Trim leading/trailing spaces, collapse multiple spaces into one, remove all line breaks, or replace newlines with any custom character. Ideal for cleaning text copied from PDFs, spreadsheets, or web pages.
Convert full-width characters (abc, 123) to standard half-width ASCII and back. Essential for normalizing CJK-mixed text where accidental full-width punctuation sneaks in.
Each action modifies the text in-place, so you can chain operations: Trim → Collapse Spaces → camelCase. The result of each step feeds straight into the next.
Made a mistake? Hit Undo to instantly restore the previous version of your text. Experiment freely without fear of losing your original content.
All processing runs entirely in your browser — nothing is sent to our servers. Your text stays on your device, even when working with sensitive content.
Get started with this text formatter in three simple steps.
Click into the text area and type, or paste (Ctrl+V / ⌘+V) any content you want to format. A live character count shows how much text you have.

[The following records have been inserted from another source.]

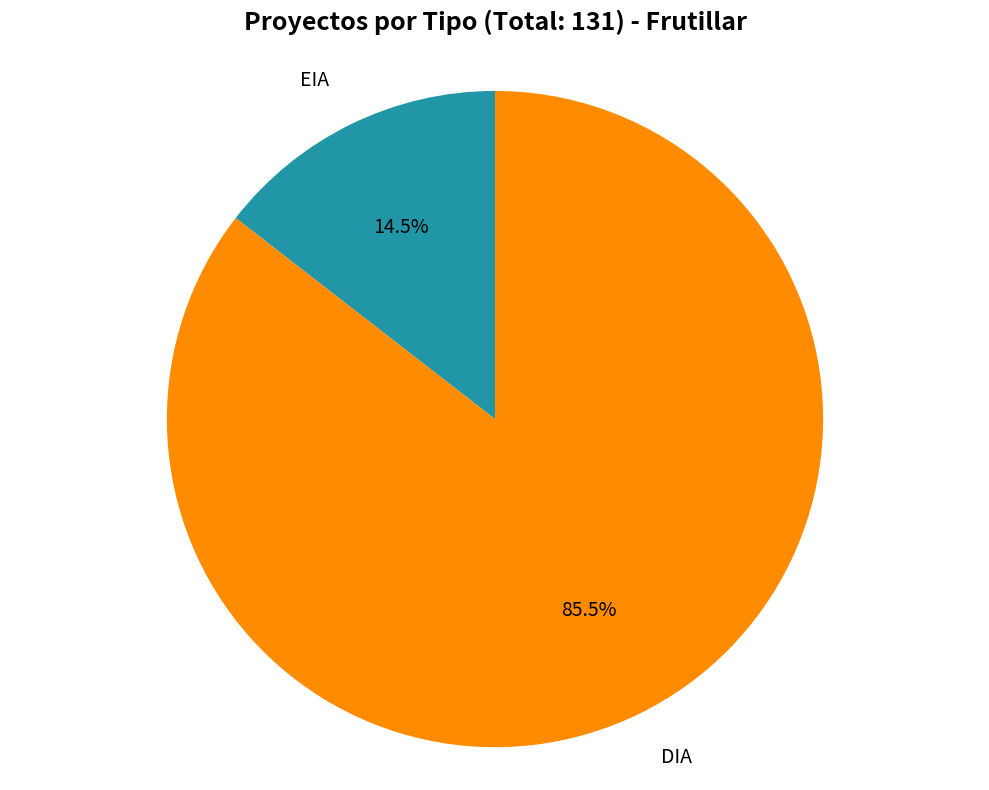

Which category has the biggest portion of the pie?

DIA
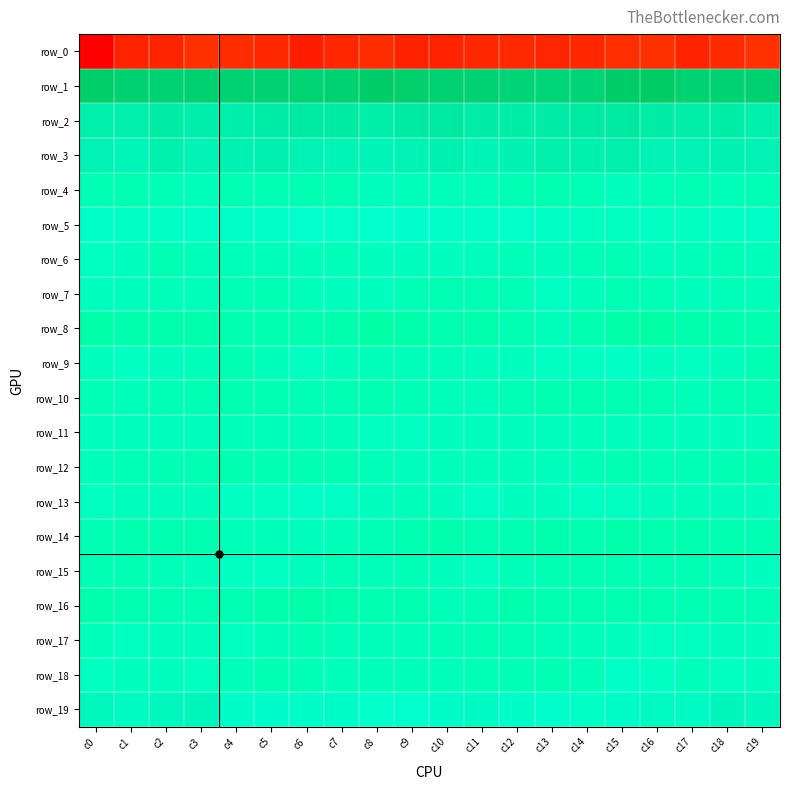

Rank the series by their maximum value, from highest to lowest.

row_1, row_2, row_3, row_19, row_5, row_18, row_13, row_9, row_7, row_15, row_6, row_17, row_11, row_4, row_14, row_12, row_8, row_10, row_16, row_0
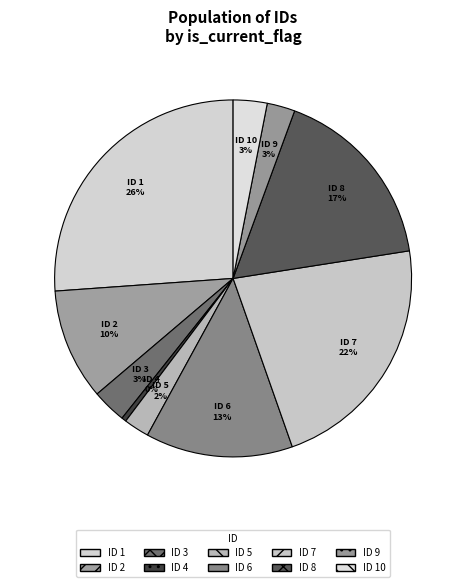

How many segments does this pie chart have?

10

Click any button in the text formatter's Case Converter, Whitespace Cleaner, or Width Converter panels. Your text updates instantly — no page reload, no waiting.
Click Copy to save the text formatter output to your clipboard, then paste it into a document, code editor, spreadsheet, or any input field you need.
Common questions about the Text Formatter and its formatting options.
Title Case capitalizes the first letter of every word in a string — for example, 'the quick brown fox' becomes 'The Quick Brown Fox'. It's standard for article headlines, book titles, and UI button labels.
camelCase joins words together without separators, capitalizing the first letter of each word except the very first — for example, 'user profile page' becomes 'userProfilePage'. It's the default naming convention in JavaScript, TypeScript, Java, and many other languages.
Both are lowercase naming styles that separate words, but snake_case uses underscores (user_profile_page) and kebab-case uses hyphens (user-profile-page). snake_case is common in Python and SQL column names; kebab-case is popular in CSS class names and URL slugs.
Full-width characters are a typographic variant of standard ASCII used in East Asian (CJK) text. Characters like a, b, c and full-width punctuation ,。! are visually wider versions of a, b, c and ,. They can break code, data fields, or search queries that expect ordinary ASCII — the Width Converter fixes this in one click.
No — Collapse Spaces only merges multiple consecutive internal spaces into one (e.g. 'hello world' → 'hello world'). To also remove leading and trailing spaces, click Trim Ends first, or click both buttons in sequence.
No. This text formatter runs entirely in your browser using client-side JavaScript. Your text is never uploaded, logged, or stored anywhere — it even works offline once the page has loaded.
Before every formatting action, the text formatter saves a snapshot of your current text. Clicking Undo restores that snapshot. Only one level of history is kept, so clicking Undo a second time re-applies the last action.